The Missing Benefit of Slowth

business values

Even though I have only known a speed-driven society as an adult (being involved with technology businesses has not helped either), I have a certain nostalgia for slower times.


WTF is Slowth?

I thought I had invented a new word until Google revealed the ever-trustworthy Urban Dictionary already beat me to the punch.

Seriously though, I'm going to use slowth as a portmanteau for slow growth as I try to communicate an idea here.<...>

In the last year, I read two books ("Shoe Dog" by Phil Knight and "Let My People Go Surfing" by Yvon Chouinard) that sparked this idea of slowth. The respective books are about companies that were respectively founded in 1964 and 1973, making them very old relative to the startups companies with whom we interact these days.

What was striking in reading the accounts and perspective of the founders of their respective journeys at Nike and Patagonia, was just how slow things sometimes moved. Everything was slower back in those days, so they had time and space to truly make mistakes, reflect, learn from those mistakes and figure out the next steps. Even if they were impatient or short-term in their thinking or actions, they were not going anywhere slowly.

When I read that, it almost has a zooming-out effect for me, where a bigger, holistic and more wholesome picture becomes apparent. I get a sense of calm, reality and inevitably. (I wrote more about this here.)

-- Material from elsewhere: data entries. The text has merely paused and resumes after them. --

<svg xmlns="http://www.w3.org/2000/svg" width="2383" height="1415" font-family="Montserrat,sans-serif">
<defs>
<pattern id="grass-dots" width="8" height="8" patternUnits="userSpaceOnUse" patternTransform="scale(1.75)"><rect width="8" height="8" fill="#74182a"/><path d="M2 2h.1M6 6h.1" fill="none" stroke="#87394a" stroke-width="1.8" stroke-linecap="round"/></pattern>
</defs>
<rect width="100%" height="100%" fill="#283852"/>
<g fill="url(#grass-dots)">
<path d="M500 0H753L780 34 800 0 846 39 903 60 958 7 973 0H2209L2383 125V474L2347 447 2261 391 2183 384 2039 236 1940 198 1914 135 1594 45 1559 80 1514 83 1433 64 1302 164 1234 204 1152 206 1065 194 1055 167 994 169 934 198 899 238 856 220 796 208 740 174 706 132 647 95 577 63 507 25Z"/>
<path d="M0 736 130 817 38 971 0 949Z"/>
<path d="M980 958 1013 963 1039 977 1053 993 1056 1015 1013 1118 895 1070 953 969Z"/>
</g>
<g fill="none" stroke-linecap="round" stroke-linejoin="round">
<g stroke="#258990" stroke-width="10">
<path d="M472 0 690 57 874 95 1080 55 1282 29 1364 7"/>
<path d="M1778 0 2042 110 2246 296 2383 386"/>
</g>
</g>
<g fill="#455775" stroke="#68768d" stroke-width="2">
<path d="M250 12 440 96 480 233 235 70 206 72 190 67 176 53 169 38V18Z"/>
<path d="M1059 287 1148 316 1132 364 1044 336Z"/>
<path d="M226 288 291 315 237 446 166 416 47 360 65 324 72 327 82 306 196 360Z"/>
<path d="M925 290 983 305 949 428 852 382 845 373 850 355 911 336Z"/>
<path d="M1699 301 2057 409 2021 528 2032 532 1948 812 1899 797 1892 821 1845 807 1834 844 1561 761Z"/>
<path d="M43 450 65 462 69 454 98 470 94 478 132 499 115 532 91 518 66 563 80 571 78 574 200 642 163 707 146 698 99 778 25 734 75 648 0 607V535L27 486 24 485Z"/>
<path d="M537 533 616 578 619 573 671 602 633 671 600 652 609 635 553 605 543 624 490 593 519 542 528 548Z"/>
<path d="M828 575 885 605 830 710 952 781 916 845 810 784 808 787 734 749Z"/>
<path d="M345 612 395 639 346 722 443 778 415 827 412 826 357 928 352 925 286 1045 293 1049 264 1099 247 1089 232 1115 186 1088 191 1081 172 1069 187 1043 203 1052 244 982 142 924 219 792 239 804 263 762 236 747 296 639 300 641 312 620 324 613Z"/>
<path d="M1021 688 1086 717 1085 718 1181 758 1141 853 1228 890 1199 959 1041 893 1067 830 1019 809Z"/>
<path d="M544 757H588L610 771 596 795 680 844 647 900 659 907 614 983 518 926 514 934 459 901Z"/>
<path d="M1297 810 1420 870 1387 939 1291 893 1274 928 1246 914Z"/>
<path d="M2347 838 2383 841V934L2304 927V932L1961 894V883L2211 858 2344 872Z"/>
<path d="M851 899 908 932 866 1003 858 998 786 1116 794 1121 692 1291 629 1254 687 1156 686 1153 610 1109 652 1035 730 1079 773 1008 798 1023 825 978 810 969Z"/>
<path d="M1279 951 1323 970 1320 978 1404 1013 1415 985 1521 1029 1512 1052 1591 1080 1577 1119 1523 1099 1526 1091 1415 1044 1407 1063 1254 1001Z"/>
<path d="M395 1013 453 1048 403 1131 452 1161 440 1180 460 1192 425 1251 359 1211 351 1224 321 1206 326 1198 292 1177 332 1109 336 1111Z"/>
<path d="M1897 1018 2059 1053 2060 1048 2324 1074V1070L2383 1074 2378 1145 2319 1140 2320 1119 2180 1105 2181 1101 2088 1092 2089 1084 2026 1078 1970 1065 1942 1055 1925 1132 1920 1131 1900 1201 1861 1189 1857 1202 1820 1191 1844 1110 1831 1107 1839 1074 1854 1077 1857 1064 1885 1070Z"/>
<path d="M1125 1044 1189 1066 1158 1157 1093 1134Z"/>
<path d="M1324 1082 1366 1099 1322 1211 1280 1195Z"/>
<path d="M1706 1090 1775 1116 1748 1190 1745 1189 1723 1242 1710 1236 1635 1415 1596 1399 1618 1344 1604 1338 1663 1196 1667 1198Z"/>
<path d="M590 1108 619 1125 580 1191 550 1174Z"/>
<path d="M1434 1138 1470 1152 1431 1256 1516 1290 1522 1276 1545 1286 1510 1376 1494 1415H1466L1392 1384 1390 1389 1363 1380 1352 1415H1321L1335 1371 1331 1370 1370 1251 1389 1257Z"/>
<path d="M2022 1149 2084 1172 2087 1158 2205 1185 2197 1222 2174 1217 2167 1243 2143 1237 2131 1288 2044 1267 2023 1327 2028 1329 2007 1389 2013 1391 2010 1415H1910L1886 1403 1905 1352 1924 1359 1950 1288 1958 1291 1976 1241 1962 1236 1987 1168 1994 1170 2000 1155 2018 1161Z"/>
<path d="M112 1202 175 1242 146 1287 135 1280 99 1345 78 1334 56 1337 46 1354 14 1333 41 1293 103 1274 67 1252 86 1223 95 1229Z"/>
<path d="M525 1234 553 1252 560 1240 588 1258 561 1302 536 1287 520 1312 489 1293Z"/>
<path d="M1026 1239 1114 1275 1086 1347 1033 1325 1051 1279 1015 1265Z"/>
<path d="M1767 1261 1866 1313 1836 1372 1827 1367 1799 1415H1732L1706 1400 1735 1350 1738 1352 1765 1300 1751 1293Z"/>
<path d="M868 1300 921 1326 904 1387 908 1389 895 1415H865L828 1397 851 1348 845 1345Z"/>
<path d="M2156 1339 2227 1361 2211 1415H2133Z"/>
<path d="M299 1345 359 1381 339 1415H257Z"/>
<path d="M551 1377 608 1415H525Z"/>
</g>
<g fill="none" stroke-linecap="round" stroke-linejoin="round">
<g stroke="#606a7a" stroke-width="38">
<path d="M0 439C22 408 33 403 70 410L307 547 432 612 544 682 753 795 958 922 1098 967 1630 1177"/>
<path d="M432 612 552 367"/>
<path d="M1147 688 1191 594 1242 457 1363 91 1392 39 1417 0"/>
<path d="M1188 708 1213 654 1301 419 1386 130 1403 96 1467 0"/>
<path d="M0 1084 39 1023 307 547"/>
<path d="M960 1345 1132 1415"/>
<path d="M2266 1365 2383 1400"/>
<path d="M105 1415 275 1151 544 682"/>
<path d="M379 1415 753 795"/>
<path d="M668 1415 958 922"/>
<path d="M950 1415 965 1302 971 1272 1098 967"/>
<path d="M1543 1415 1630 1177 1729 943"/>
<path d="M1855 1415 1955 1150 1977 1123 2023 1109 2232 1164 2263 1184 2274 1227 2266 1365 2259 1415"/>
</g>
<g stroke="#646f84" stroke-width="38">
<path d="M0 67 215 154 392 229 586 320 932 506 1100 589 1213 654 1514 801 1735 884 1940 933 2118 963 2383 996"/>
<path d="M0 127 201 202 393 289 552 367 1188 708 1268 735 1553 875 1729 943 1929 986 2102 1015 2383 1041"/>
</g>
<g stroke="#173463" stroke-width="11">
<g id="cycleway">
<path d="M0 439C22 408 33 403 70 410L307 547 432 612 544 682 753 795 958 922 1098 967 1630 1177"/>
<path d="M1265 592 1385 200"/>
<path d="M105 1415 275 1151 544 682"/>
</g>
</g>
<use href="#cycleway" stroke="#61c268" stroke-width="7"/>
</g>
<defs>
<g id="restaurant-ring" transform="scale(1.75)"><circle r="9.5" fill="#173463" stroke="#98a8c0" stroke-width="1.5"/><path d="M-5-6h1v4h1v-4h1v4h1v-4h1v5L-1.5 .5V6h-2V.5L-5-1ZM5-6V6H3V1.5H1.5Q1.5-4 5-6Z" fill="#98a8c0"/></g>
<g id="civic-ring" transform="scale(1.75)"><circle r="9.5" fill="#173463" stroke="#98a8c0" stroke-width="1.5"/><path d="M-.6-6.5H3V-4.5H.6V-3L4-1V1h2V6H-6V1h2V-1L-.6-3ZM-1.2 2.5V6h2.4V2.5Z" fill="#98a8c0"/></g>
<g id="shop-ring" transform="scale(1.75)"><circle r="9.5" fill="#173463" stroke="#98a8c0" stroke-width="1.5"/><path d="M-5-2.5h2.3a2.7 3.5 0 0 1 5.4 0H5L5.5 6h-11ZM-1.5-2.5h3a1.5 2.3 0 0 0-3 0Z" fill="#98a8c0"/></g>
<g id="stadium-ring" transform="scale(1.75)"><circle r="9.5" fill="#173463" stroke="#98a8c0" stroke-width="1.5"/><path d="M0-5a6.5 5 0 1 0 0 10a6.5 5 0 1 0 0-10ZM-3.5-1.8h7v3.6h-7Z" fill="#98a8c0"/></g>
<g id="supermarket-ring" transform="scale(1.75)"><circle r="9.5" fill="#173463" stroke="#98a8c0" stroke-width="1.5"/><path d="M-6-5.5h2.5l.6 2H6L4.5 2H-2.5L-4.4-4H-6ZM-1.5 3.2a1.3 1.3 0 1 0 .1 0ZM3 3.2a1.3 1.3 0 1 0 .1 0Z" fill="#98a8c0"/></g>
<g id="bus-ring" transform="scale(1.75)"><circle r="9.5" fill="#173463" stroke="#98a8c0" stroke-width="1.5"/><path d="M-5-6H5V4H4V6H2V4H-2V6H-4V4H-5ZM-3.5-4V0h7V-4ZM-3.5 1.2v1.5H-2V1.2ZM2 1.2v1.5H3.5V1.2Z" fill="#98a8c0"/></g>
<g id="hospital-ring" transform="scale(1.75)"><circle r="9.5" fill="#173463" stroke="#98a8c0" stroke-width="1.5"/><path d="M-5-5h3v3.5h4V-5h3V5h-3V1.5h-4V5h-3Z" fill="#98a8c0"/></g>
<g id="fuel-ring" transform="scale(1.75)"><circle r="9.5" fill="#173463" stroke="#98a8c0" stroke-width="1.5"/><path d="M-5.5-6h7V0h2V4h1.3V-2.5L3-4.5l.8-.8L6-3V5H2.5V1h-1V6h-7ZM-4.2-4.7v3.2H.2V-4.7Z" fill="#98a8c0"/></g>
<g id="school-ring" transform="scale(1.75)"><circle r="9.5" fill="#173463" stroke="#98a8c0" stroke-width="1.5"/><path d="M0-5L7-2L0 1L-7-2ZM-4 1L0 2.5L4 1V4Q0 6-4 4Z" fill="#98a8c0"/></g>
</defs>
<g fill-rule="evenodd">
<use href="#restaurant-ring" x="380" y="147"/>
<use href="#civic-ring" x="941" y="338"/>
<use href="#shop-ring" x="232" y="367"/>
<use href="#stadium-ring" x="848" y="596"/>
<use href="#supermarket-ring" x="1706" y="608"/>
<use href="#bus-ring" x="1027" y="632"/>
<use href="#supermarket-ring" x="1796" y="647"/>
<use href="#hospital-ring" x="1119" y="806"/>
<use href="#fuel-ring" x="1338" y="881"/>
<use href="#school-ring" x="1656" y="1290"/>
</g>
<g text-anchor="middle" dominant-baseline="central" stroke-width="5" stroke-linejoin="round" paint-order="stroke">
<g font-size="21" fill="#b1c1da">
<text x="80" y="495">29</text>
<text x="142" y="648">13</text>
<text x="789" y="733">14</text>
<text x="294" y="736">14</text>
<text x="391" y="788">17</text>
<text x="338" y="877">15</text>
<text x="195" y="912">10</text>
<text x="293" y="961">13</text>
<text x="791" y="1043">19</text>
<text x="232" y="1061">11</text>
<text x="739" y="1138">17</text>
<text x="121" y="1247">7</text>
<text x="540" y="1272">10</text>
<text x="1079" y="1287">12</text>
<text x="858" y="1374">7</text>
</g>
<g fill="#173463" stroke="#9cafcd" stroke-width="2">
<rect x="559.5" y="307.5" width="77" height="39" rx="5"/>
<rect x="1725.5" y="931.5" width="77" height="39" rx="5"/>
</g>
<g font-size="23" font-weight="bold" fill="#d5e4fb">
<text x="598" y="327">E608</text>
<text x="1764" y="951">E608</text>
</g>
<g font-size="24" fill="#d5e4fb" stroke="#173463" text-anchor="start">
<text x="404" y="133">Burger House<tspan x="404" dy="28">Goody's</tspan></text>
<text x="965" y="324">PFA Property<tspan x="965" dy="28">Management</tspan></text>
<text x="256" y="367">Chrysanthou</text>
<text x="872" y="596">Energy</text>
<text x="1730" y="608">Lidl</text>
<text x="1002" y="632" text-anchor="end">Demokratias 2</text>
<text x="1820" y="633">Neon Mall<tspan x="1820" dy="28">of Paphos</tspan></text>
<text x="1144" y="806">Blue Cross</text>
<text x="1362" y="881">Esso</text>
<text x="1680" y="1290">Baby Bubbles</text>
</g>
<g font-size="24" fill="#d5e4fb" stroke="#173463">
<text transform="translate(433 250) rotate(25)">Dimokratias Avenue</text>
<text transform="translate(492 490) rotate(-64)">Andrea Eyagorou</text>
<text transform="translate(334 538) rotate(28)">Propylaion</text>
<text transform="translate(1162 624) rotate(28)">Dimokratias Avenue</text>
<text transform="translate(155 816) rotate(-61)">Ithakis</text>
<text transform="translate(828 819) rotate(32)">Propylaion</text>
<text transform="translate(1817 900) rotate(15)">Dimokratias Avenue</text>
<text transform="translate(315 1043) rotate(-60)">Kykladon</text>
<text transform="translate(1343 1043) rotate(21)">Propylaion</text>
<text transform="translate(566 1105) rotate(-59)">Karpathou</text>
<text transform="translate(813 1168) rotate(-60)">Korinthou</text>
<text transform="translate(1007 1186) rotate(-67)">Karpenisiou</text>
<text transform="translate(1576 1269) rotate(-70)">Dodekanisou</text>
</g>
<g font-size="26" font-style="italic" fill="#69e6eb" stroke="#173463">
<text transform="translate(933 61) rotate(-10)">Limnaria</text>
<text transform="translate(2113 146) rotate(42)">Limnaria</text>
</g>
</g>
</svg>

This is a significant contrast to the way that I have mostly lived my life and built my business(es) in the last ten years, where speed and faster growth have been important considerations.

I can't help to think that we're missing out on having that benefit of being able to move slower; being more mindful, deliberate and purposeful about the things that we are doing.

Instead, we're firmly entrenched in a culture of more and instant gratification. While, in business, we have this hyper-vigilance about what our competitors are doing and how we need to beat them to market on everything. Similarly, we build businesses to sell; not to last for decades. The latter notion isn't surprising either because as consumers we are buying more and more cheap shit (most of which we probably don't need), because I can get it to my doorstep within 24 hours on Prime. The things we buy don't have to last anymore; we can just buy the new version next month. All of which puts us in a vicious cycle. I digress.

Even though I have only known a speed-driven society as an adult (being involved with technology businesses has not helped either), I have a certain nostalgia for slower times. I imagine it as being the best of both worlds: experiencing slowth within my business and enjoying being truly present in the rest of my life. Maybe even learning to paint.